Hamburg. In „Vitamin Pe“ bringt die Songpoetin erstmals Musik auf die Bühne, die sie für andere geschrieben. Warum sie manche Aufträge ablehnt.

Auch nach 35 Jahren singt sie noch gern vom Kribbeln im Bauch. Was Pe Werner zwischen Kopf- und Bauchstimme noch alles drauf hat, präsentiert die Songpoetin bei ihrem Konzert am Sonnabend, 19. Oktober, im Lichtwark-Theater im Körberhaus in Bergedorf.

Mit „Vitamin Pe“ bringt die vielfach ausgezeichnete Künstlerin erstmals Musik auf die Bühne, die sie für andere geschrieben hat, etwa für Mary Roos, Stefan Gwildis, Barbara Schöneberger, Katja Ebstein, Bernd Stelter. 13 Lieblingssongs von ihr enthält das neue Album, die sie nun selbst interpretiert.

- **Datenauszüge**:

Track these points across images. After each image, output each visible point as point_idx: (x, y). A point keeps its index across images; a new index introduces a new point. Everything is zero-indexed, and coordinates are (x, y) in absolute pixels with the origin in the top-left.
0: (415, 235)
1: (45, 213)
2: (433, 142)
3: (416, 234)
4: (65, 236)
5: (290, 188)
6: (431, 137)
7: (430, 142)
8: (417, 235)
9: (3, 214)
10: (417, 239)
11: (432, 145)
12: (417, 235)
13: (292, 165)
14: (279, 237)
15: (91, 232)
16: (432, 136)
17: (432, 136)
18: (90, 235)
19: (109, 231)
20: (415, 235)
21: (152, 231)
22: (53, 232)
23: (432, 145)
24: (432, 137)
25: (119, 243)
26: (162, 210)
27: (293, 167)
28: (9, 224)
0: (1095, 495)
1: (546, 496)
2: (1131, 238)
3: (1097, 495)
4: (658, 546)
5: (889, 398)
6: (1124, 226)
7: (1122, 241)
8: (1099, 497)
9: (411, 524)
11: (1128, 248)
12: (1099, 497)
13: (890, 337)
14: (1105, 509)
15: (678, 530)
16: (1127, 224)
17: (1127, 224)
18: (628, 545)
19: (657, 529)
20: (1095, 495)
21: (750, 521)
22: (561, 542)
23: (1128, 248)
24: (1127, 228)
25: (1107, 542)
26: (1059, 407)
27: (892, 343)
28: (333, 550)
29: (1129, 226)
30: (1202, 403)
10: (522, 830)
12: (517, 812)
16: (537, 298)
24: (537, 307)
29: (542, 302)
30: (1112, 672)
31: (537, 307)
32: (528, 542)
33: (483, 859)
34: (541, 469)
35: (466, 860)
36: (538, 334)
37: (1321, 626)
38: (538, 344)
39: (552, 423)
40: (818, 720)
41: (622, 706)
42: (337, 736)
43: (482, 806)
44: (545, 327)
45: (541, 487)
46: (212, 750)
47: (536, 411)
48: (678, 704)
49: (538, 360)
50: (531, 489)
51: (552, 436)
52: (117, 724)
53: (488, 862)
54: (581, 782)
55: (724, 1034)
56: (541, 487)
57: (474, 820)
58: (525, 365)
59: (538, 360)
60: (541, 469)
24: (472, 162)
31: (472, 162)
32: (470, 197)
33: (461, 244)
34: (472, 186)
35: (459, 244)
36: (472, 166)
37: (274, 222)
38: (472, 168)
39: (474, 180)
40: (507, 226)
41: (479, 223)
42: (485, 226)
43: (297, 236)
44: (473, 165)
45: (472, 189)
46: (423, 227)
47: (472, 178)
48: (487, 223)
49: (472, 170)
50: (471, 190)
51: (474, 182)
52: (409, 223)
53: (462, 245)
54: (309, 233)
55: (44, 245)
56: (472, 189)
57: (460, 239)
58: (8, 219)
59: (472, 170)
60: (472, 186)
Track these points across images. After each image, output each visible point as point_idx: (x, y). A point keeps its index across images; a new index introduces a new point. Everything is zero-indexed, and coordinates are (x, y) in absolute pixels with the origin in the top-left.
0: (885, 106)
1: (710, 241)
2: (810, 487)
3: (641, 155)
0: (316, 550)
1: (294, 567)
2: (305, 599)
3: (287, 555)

- **Aufgabenstellung**:
A - Entnimm dem Text über Pe Werner wortgetreu den Abschnitt, der bei den Worten „Hamburg. In „Vitamin“ beginnt und nach den Worten „nun selbst interpretiert.“ endet.
B - Wo tritt Pe Werner laut dem Text über Pe Werner am Sonnabend, 19. Oktober, auf?

- **Lösungen**:
A -
Hamburg. In „Vitamin Pe“ bringt die Songpoetin erstmals Musik auf die Bühne, die sie für andere geschrieben. Warum sie manche Aufträge ablehnt.

Auch nach 35 Jahren singt sie noch gern vom Kribbeln im Bauch. Was Pe Werner zwischen Kopf- und Bauchstimme noch alles drauf hat, präsentiert die Songpoetin bei ihrem Konzert am Sonnabend, 19. Oktober, im Lichtwark-Theater im Körberhaus in Bergedorf.

Mit „Vitamin Pe“ bringt die vielfach ausgezeichnete Künstlerin erstmals Musik auf die Bühne, die sie für andere geschrieben hat, etwa für Mary Roos, Stefan Gwildis, Barbara Schöneberger, Katja Ebstein, Bernd Stelter. 13 Lieblingssongs von ihr enthält das neue Album, die sie nun selbst interpretiert.

B - Im Lichtwark-Theater im Körberhaus in Bergedorf.